How to complete this task: Only one stretch of the data below should be repeated: the lines from the line containing "is to be checked" through the line containing "descriptors are actually", inclusive, exactly as they are.

Provided data:
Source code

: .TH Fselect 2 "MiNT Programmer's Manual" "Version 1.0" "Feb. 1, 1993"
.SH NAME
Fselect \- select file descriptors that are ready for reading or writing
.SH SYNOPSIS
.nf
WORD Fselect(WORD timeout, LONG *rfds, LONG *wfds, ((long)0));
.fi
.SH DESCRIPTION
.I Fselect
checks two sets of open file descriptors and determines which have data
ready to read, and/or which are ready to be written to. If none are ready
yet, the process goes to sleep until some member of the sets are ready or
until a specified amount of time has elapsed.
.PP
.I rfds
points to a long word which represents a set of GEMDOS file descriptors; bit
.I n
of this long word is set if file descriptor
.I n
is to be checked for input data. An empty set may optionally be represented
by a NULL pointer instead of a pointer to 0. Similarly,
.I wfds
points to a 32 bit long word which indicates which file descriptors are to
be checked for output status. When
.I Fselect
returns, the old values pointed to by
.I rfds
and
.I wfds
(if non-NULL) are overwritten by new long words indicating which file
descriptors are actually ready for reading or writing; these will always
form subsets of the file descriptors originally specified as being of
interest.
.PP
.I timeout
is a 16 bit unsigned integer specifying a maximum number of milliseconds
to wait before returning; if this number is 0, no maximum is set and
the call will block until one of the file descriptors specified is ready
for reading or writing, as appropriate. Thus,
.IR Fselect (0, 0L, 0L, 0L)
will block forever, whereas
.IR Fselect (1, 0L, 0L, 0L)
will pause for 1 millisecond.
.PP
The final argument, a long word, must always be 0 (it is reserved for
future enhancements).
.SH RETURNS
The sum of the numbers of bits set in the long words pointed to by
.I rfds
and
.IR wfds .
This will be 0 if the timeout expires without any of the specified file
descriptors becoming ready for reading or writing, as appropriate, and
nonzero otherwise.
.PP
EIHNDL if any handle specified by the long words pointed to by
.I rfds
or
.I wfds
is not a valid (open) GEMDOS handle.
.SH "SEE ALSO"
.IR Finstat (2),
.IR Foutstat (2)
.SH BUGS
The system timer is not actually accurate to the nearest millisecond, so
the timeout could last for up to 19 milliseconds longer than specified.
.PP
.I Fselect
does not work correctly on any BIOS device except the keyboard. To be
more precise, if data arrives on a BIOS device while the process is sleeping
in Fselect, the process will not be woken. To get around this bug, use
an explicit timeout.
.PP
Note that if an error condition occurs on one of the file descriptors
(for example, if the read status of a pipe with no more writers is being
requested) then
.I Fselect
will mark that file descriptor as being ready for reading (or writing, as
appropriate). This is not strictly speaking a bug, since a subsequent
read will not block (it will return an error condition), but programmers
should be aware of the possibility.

Result:
is to be checked for input data. An empty set may optionally be represented
by a NULL pointer instead of a pointer to 0. Similarly,
.I wfds
points to a 32 bit long word which indicates which file descriptors are to
be checked for output status. When
.I Fselect
returns, the old values pointed to by
.I rfds
and
.I wfds
(if non-NULL) are overwritten by new long words indicating which file
descriptors are actually ready for reading or writing; these will always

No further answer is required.